**What the task asks:** Exactly as written, set down each line of the data below except its pictures.

**Provided data:**
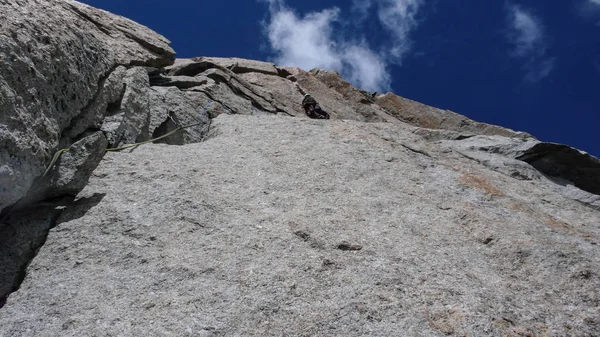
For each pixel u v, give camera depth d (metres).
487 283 4.66
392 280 4.45
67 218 5.18
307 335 3.88
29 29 5.27
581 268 4.91
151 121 7.68
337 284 4.37
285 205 5.67
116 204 5.36
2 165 4.46
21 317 4.04
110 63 7.13
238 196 5.77
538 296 4.59
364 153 7.38
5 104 4.60
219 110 9.45
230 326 3.94
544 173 9.59
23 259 4.72
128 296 4.23
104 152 6.05
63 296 4.24
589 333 4.18
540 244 5.26
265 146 7.34
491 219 5.90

**Answer to this exercise:**
For each pixel u v, give camera depth d (metres).
487 283 4.66
392 280 4.45
67 218 5.18
307 335 3.88
29 29 5.27
581 268 4.91
151 121 7.68
337 284 4.37
285 205 5.67
116 204 5.36
2 165 4.46
21 317 4.04
110 63 7.13
238 196 5.77
538 296 4.59
364 153 7.38
5 104 4.60
219 110 9.45
230 326 3.94
544 173 9.59
23 259 4.72
128 296 4.23
104 152 6.05
63 296 4.24
589 333 4.18
540 244 5.26
265 146 7.34
491 219 5.90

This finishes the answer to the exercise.